Search code examples
pysparkdatabricksspark-streamingazure-databricksdelta-lake

DeltaFileNotFoundException: No file found in the directory DataBricks


I would like to request you for your help.

I have been working with DataBricks. We developed some scrips and they are working in streaming. Let's suppose that we have two jobs running and writing data to one general local dataset. This means notebook1 and notebook2 writing data at the same LDS.

Each notebook read data from different origins and write the data to the same LDS in an standard format. To avoid problems we made use of partitions at the LDS.

This means that in this case the LDS have one partition for notebook1 and other partition for notebook2.

This implementation has been working well for almost 5 months.

However, today we just faced the following error:

com.databricks.sql.transaction.tahoe.DeltaFileNotFoundException: No file found in the directory: dbfs:/mnt/streaming/streaming1/_delta_log.

I have been looking for information for some way to solve it and the solutions that I found have been:

  1. Solution 1 Which explain some reasons why this situations could happen and they say we should use a new checkpoint directory, or set the Spark property spark.sql.files.ignoreMissingFiles to true in the cluster’s Spark Config. The first solution of using a new checkpoints directory is not possible for us to use due the requeriments that we need to satisfy because using a new checkpoints would mean for us to process the whole data again that has been processed. You may ask why? In a summary we get updates from a database that is saved in a delta table that contais the raw data and is where we consume the data, so using a new checkpoint or deleting it would mean for us consume the whole data. This only allow us to use the solution of applying the property of spark.sql.files.ignoreMissingFiles. However, my question here is: If we set this property, Would we be processing the data from the beginning? Or it would resume to process where the last checkpoints was?

  2. Solution 2 I found a similar case here, however I didn't understand it at all, what they suggest is to change the parent directory, however we do have something similar to that which could not satisfy our problem and also add the directory in the start() option?

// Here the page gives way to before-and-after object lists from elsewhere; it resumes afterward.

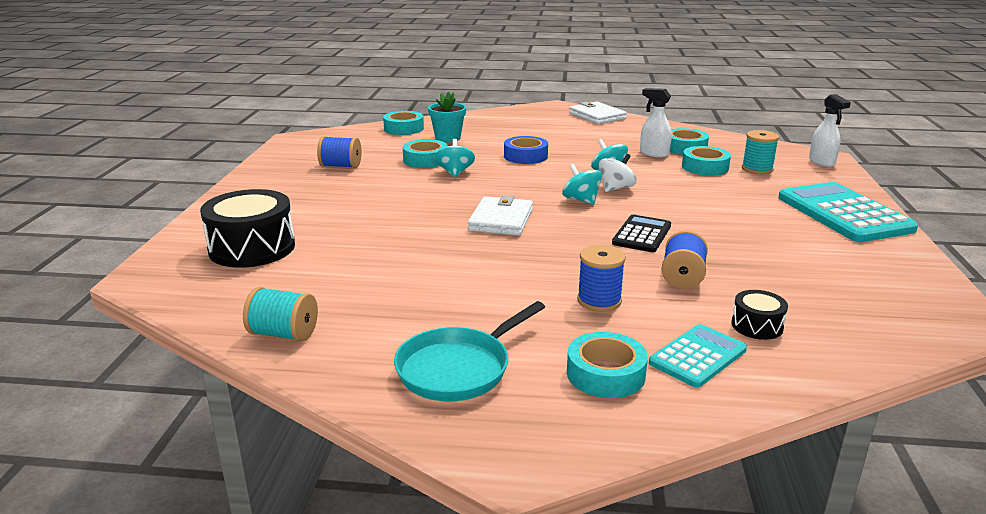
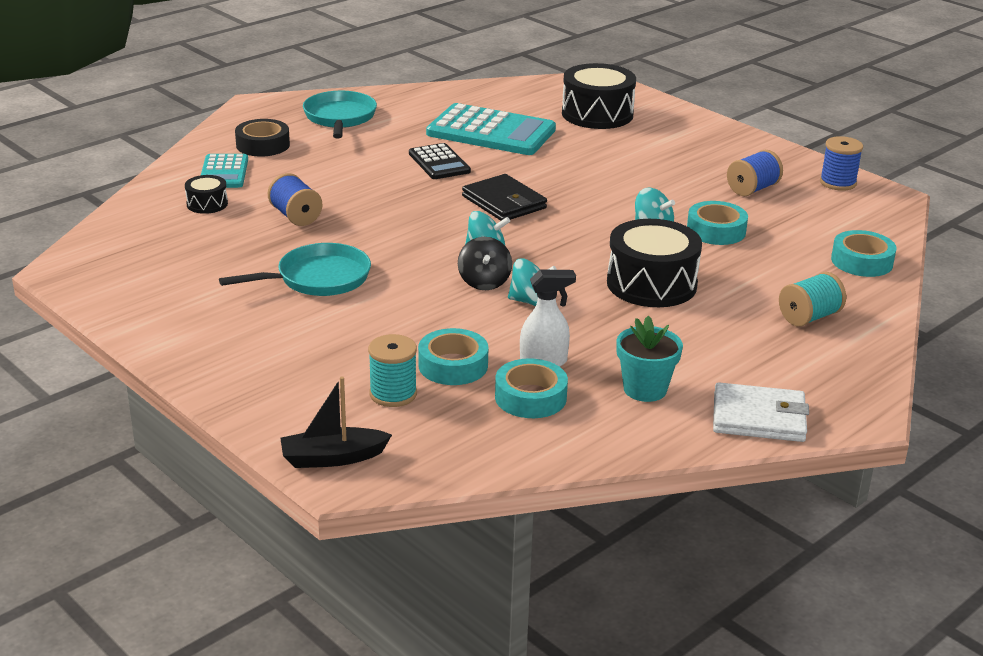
camera: 130 degrees right, 5 degrees up
(283, 334) = (455, 94): turquoise spool -> turquoise spool (809, 317)
(448, 138) = (784, 271): turquoise flower pot -> turquoise flower pot (645, 389)
(501, 220) = (504, 202): white wallet -> black wallet
(525, 156) = (651, 284): blue tape -> black drum
(599, 301) = (326, 177): blue spool -> blue spool (838, 183)
(605, 374) = (263, 145): turquoise tape -> black tape
(616, 188) = (484, 282): white spinning top -> black spinning top
(641, 234) = (377, 239): black calculator -> black calculator (439, 162)
(727, 229) = (317, 279): none -> turquoise pan
(822, 162) = (333, 458): white spray bottle -> black boat
(843, 214) = (230, 355): turquoise calculator -> turquoise calculator (491, 132)

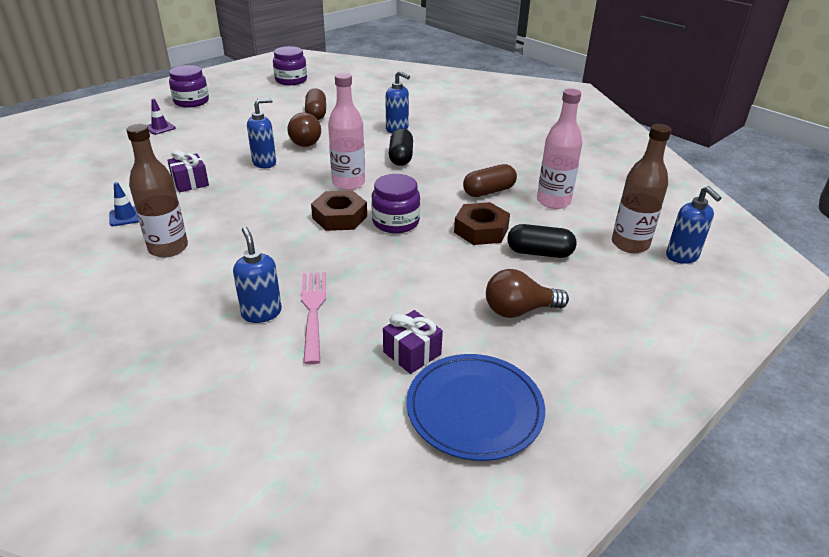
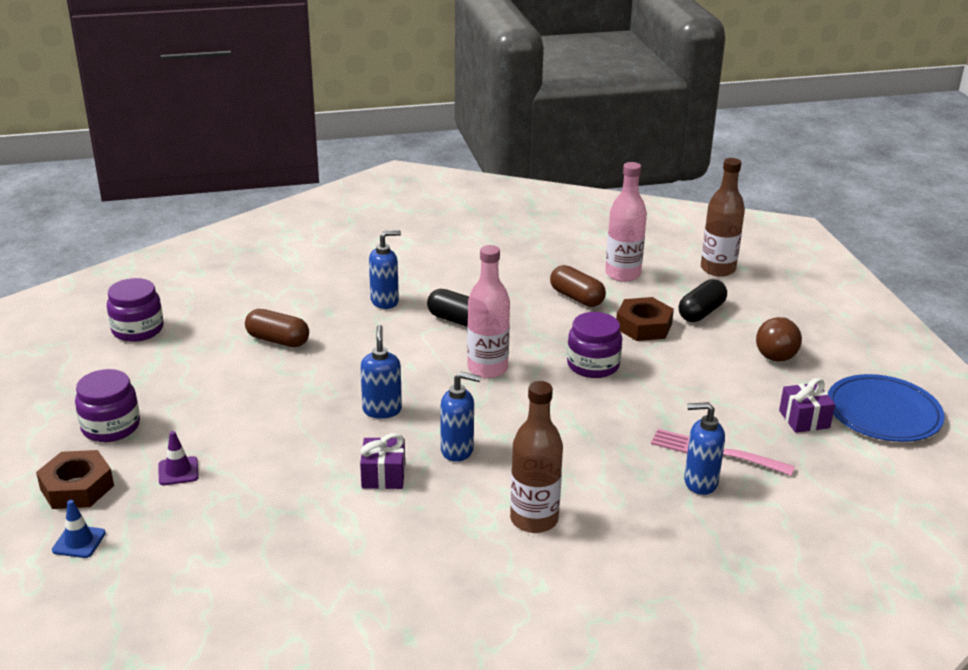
camera: 60 degrees left, 5 degrees down
(126, 216) = (430, 540): blue traffic cone -> blue traffic cone (79, 542)
(306, 141) = (352, 367): brown light bulb -> none
(340, 217) = (556, 394): brown nut -> brown nut (77, 487)
(488, 191) = (576, 298): brown capsule -> brown capsule turned 45 degrees counterclockwise
(682, 256) = (750, 256): blue soap dispenser -> blue soap dispenser (457, 450)

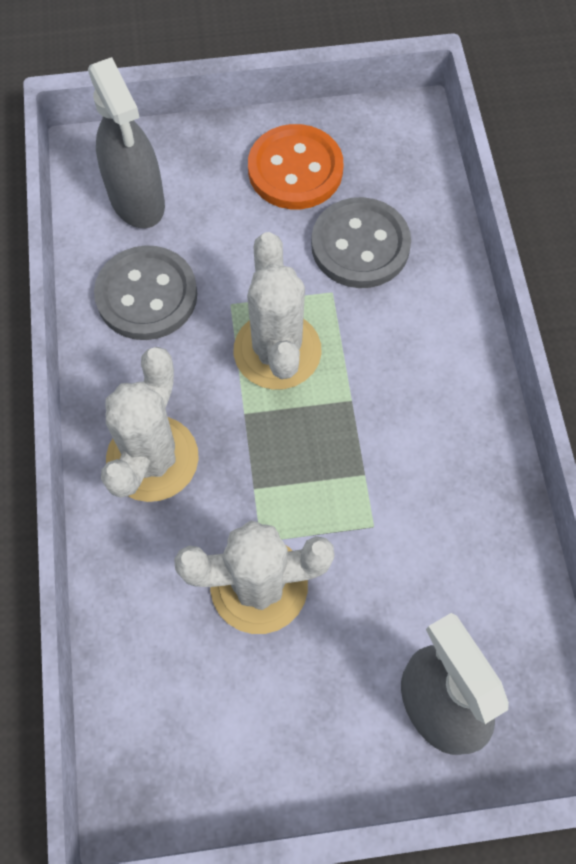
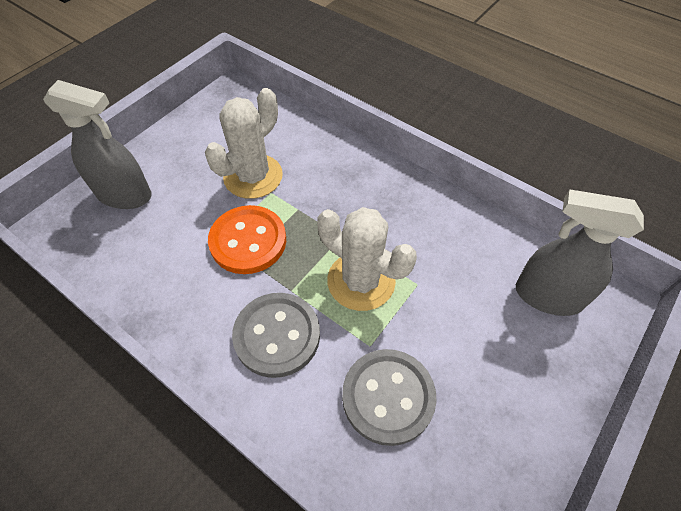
camera: 135 degrees right, 10 degrees down
(147, 295) = (464, 249): grey button -> grey button (277, 335)
(152, 459) = (360, 183): white cactus -> none
(295, 170) = (495, 416): orange button -> orange button (248, 241)

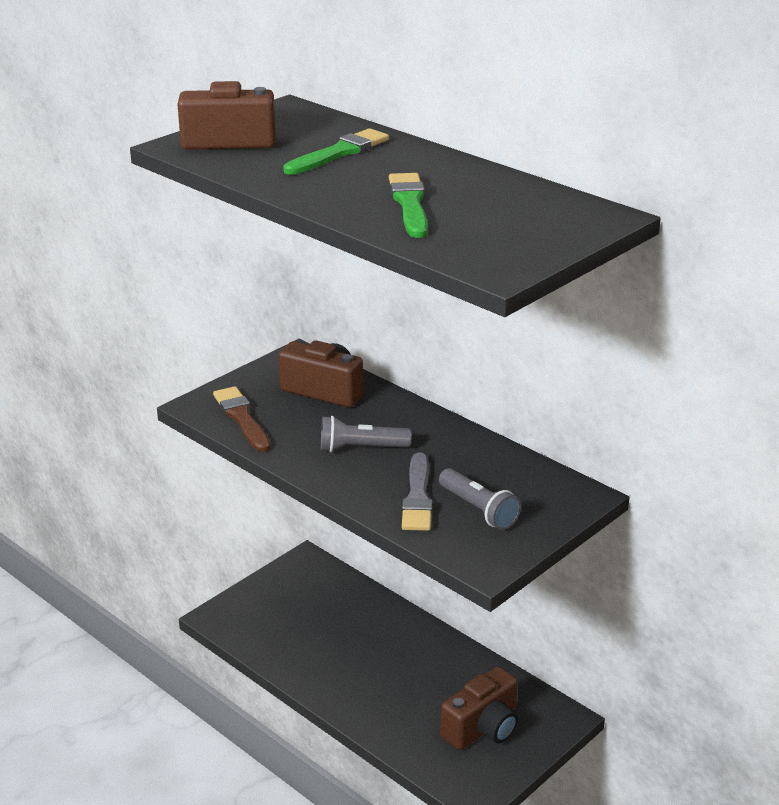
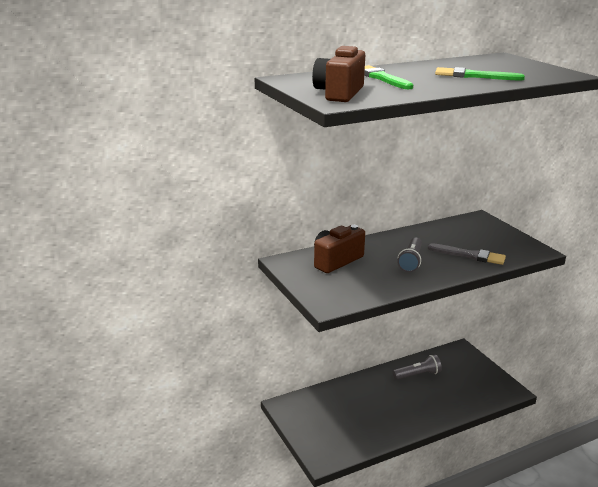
camera: 70 degrees left, 5 degrees down
(242, 418) = (354, 292): brown brush -> none
(478, 510) = (486, 243): grey flashlight -> grey flashlight (418, 375)
(483, 728) = (463, 376): brown camera -> none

We have our mains streaming like this:

spark.readStream.format("delta") \
  .option("readChangeFeed", "true") \
  .option("maxFilesPerTrigger", 250) \
  .option("maxBytesPerTrigger", 536870912)\
  .option("failOnDataLoss", "true")\
  .load(DATA_PATH)\
  .filter(expr("_change_type not in ('delete', 'update_preimage')"))\
  .writeStream\
  .queryName(streamQueryName)\
  .foreachBatch(MainFunctionstoprocess)\
  .option("checkpointLocation", checkpointLocation)\
  .option("mergeSchema", "true")\
  .trigger(processingTime='1 seconds')\
  .start()

Does anyone have some idea how we could solve this problem without deleting the checkpoints so we can resume the data in the last checkpoint it failed, or some way to get back to one checkpoint so we can only reprocess some part of the data?


Solution

  • We had the same issue because of some changes having been applied to the vacuuming thresholds over the workspace.

    Add spark.conf.set("spark.sql.files.ignoreMissingFiles", True) before executing the steaming command.

    ignoreMissingFiles will NOT process the data from the beginning, and it will use the current checkpoint directory. However, it will take a bit longer to process the data.

    After a few runs, and making sure that you don't have unplanned deletion or vacuuming operations over the delta table, you can remove the ignoreMissingFiles line.

    Edit..

    Checkpoint deletion doesn't always mean processing data from the beginning. If you deleted your checkpoint directory add a starting timestamp option to your readStream .option("startingTimestamp", '2023-12-01T00:00:00.000Z')\